== Extracted data ==
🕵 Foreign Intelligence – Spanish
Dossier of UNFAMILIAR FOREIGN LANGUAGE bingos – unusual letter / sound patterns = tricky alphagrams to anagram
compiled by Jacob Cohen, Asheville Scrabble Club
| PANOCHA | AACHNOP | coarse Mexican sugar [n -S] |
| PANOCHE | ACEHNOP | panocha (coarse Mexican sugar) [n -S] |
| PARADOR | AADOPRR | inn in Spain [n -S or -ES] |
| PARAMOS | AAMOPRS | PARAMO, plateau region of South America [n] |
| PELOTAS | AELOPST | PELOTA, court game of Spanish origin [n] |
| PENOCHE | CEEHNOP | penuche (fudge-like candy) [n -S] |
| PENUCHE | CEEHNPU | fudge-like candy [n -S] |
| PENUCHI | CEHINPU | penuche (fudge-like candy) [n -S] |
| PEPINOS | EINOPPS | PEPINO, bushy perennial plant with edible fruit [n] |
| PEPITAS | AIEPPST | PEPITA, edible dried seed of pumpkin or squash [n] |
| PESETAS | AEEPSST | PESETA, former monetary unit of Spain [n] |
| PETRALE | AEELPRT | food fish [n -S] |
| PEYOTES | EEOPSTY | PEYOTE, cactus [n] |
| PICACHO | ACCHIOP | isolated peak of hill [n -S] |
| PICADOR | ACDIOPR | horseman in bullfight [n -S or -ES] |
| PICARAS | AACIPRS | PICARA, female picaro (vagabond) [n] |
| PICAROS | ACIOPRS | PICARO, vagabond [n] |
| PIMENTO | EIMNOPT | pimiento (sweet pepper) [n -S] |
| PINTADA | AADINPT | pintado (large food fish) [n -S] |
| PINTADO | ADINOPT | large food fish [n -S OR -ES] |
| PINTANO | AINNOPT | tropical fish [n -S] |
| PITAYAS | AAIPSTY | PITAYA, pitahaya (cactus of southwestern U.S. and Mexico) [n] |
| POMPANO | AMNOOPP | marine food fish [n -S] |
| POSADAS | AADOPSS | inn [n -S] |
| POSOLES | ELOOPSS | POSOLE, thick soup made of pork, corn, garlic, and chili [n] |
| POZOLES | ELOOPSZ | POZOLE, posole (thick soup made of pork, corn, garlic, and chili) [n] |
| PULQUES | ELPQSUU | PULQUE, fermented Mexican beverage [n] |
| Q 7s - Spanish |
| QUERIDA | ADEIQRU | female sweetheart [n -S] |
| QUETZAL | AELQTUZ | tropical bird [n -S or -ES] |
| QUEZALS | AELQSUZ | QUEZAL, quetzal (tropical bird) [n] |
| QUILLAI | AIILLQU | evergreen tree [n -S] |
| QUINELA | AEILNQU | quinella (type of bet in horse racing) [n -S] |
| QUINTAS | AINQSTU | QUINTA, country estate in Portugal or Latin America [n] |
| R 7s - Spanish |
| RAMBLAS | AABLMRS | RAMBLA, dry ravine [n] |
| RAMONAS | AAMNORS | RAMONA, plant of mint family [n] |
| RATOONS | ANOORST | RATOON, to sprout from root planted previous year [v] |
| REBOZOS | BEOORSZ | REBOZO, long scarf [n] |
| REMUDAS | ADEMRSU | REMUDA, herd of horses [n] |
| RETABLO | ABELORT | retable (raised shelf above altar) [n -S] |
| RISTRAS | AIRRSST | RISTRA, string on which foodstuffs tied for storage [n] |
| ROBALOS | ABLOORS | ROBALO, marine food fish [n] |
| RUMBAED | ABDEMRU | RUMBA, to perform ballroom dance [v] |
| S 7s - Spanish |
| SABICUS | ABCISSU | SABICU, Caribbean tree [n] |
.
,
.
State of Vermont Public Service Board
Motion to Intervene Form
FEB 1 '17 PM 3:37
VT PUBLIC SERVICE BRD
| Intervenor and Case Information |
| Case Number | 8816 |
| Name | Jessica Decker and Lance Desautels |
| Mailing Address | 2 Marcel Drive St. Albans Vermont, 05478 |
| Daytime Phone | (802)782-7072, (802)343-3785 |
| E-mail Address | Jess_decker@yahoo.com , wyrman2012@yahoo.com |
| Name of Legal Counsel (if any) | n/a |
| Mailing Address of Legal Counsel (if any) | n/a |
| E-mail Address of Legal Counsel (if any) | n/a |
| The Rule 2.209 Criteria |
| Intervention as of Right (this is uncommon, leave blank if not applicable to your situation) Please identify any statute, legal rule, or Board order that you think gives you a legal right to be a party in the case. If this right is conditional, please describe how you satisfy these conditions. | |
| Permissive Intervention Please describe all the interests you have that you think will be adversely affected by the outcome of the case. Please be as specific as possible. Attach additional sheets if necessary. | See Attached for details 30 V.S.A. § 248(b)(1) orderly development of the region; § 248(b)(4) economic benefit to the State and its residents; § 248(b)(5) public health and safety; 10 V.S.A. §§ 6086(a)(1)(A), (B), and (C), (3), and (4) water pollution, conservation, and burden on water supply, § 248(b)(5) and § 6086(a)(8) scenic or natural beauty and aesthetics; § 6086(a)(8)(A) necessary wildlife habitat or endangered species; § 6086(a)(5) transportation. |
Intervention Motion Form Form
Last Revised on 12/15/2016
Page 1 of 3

--

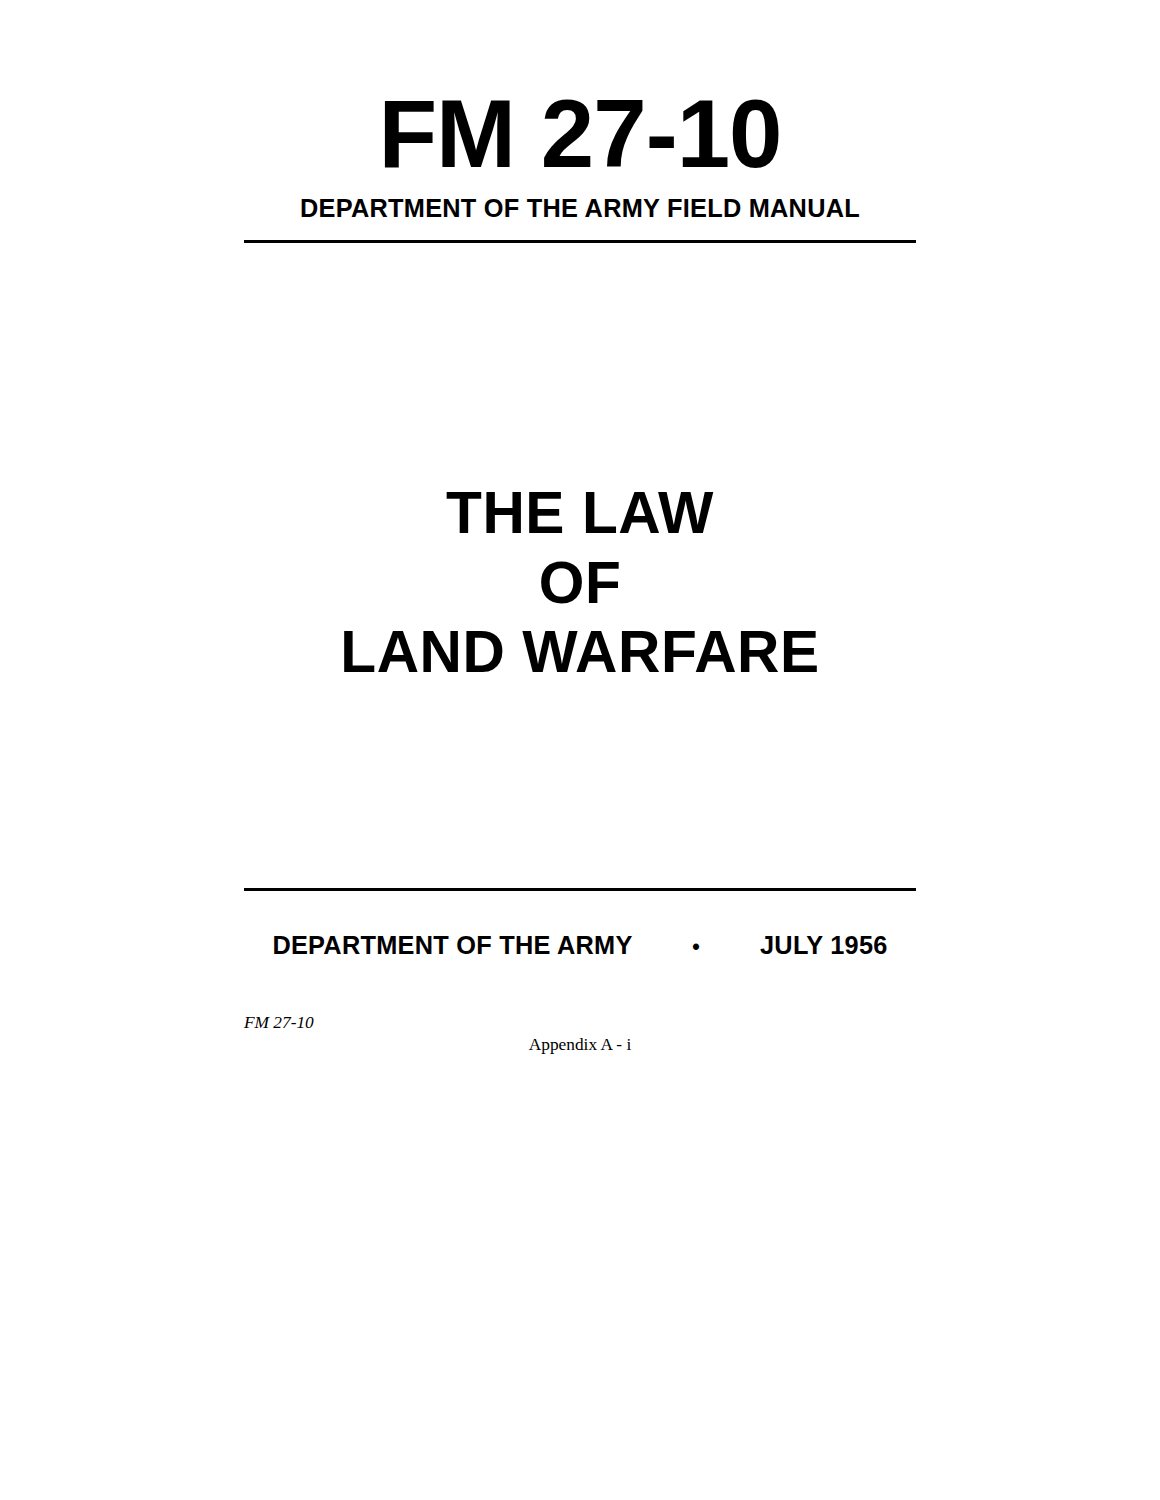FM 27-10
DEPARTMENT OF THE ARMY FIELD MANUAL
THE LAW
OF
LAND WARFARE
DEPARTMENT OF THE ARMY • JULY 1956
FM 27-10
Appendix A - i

== Directions ==
Wherever the string "fish" appears in the entries, copy that line.

== Written solution ==
| PETRALE | AEELPRT | food fish [n -S] |
| PINTADA | AADINPT | pintado (large food fish) [n -S] |
| PINTADO | ADINOPT | large food fish [n -S OR -ES] |
| PINTANO | AINNOPT | tropical fish [n -S] |
| POMPANO | AMNOOPP | marine food fish [n -S] |
| ROBALOS | ABLOORS | ROBALO, marine food fish [n] |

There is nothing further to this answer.